It occurs to me that all poets at some point in their lives experience something of the profound, and the nature of this experience colors and informs their writing from that point forward. Robert Graves might have said it is the presence of the White Goddess that is that initiating profundity, that point at which the salmon in the stream bed of inspiration is first discovered, that instant when Taliesyn’s finger is burnt gold by Cerridwen’s foul potion of hyper-knowledge. James Joyce echoes this theme, in a way, through his constant obsession with epiphany.
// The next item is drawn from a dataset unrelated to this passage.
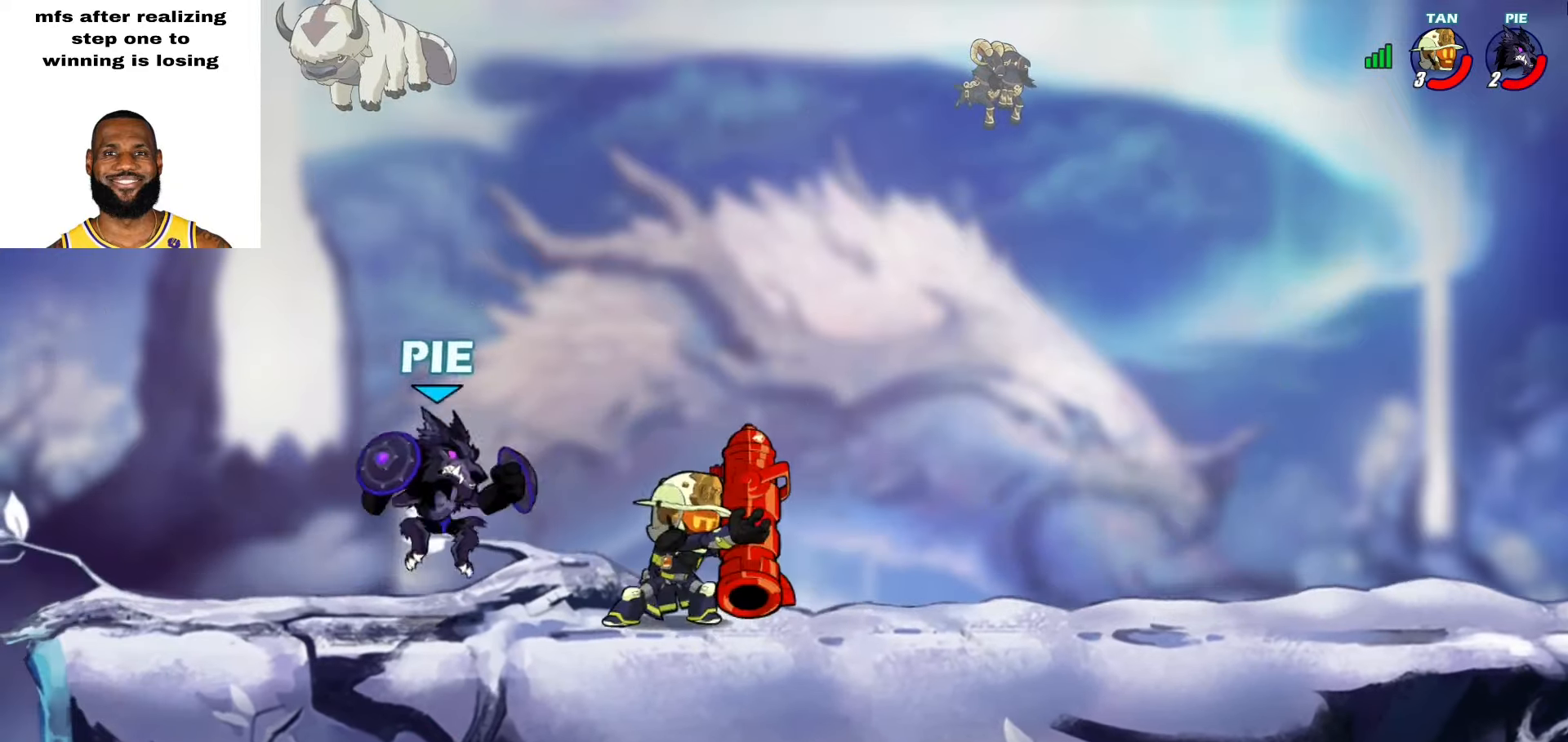
{"buttons": [], "left_stick": "right", "right_stick": "center", "events": [[17, "L2", "down"], [33, "SQUARE", "down"], [83, "SQUARE", "up"], [133, "L2", "up"], [133, "SQUARE", "down"], [183, "SQUARE", "up"], [250, "SQUARE", "down"], [300, "SQUARE", "up"], [350, "SQUARE", "down"], [367, "left_stick", "right"], [417, "SQUARE", "up"]]}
There is always a point in his writing at which key characters, in a moment of absolute clarity, realize that in order to be alive they must embrace a certain level of awareness to which their ignorant compatriots are blissfully unaware. That blinding moment of illumination is found in every poet’s work at some juncture. What triggers it, of course, is different for each writer, but it always involves a painful awareness of the difference between mere commonplace angst and profound turmoil.
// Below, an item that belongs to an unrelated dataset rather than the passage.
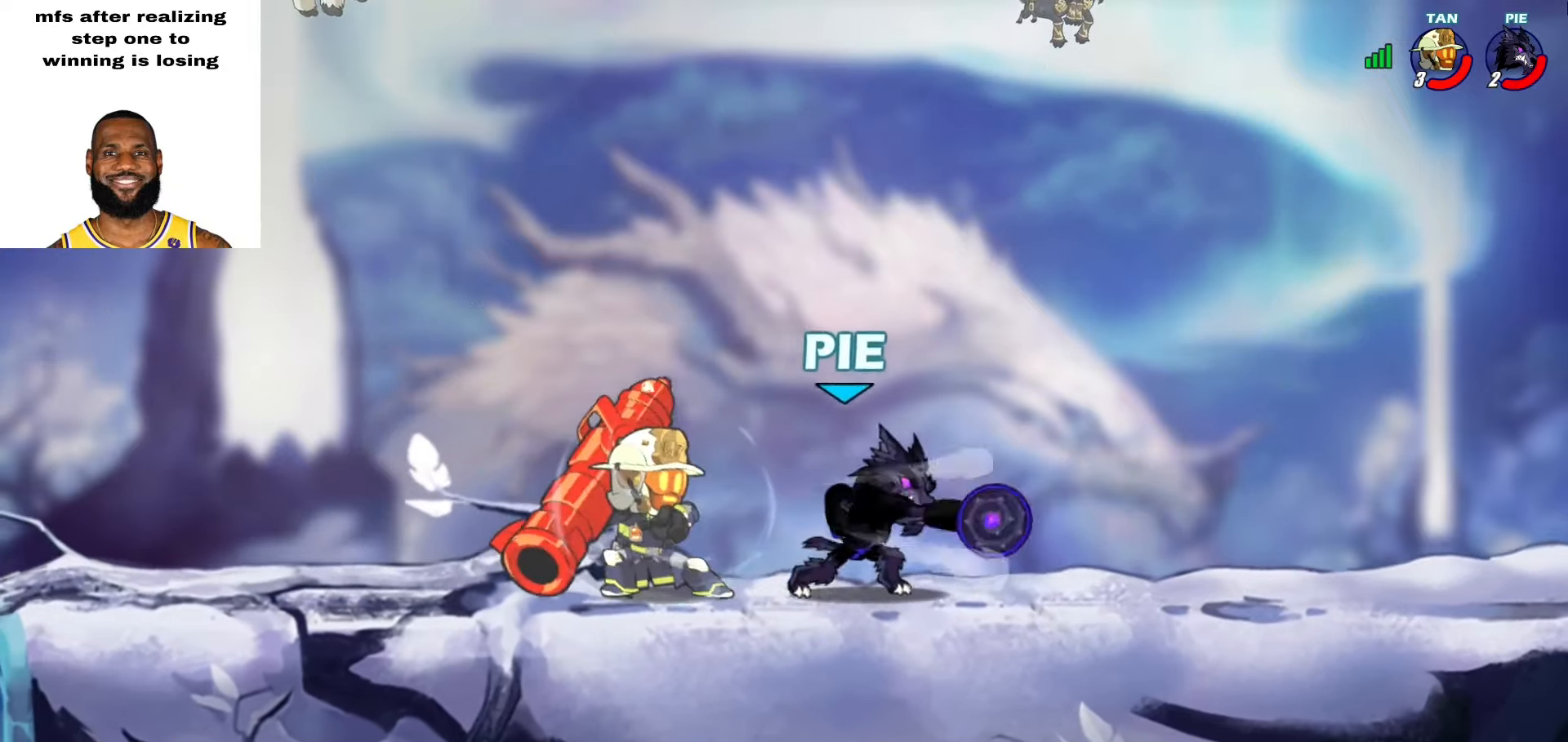
{"buttons": [], "left_stick": "center", "right_stick": "center", "events": [[50, "left_stick", "left"], [117, "SQUARE", "down"], [167, "SQUARE", "up"], [267, "SQUARE", "down"], [367, "SQUARE", "up"], [450, "left_stick", "center"]]}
Interestingly enough, this grand profundity more often than not is expressed negatively. That is, it is communicated as a loss — of innocence, of joy; or as the sense of something ponderous, weighty and sad — a sense of isolation, of powerlessness, of triviality, of uselessness, of pointlessness. It is the rare writer that colors their illumination as a positive experience, as if ignorance of the reality of things is something worth losing, if exchanged for an awareness of one’s true place in the universe. Perhaps that is because in order to communicate to those who have not had their own epiphany, one must appear to grieve as those without profound experience imagine grief to be, if only to establish some basis for communication. Never mind that the language of profundity, like the language of the acid trip, is meaningless outside its context, even to one who has made the journey and is now safe back at home.
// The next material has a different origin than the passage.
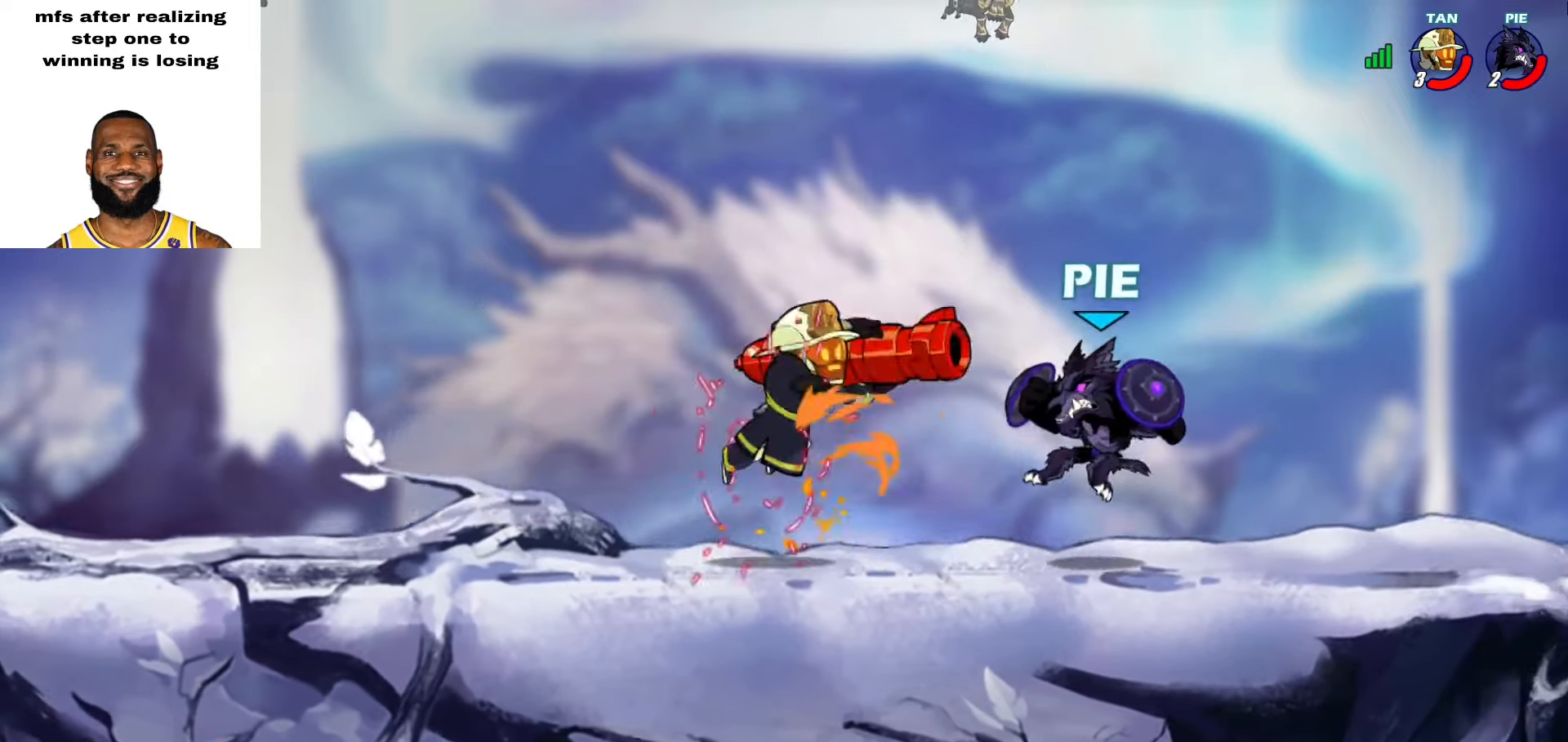
{"buttons": ["L2"], "left_stick": "up-left", "right_stick": "center", "events": [[100, "left_stick", "up-left"], [450, "L2", "down"]]}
And too, people who see the profound where others see simply the ordinary are often ostracized, ridiculed, and even institutionalized in order to maintain the fabric of society. We accept grief, loss, isolation, loneliness, powerlessness, and pointlessness as part of every day life — so long as one does not wallow in it, nor force others to witness its impact on our neatly scrubbed, public faces. I suppose it’s like agriculture, to some extent; we are pleased and proud as a culture that less than 5% of the population has to work directly with dirt in order to feed the rest of us. In a similar way, we are pleased and proud of that small number among us who serve as artists, poets, dancers, sculptors, musicians — pleased that they are indeed only a small portion, whose dalliance in profundities siphons but a meager amount of gross national product from more practical, useful and ultimately controllable employment.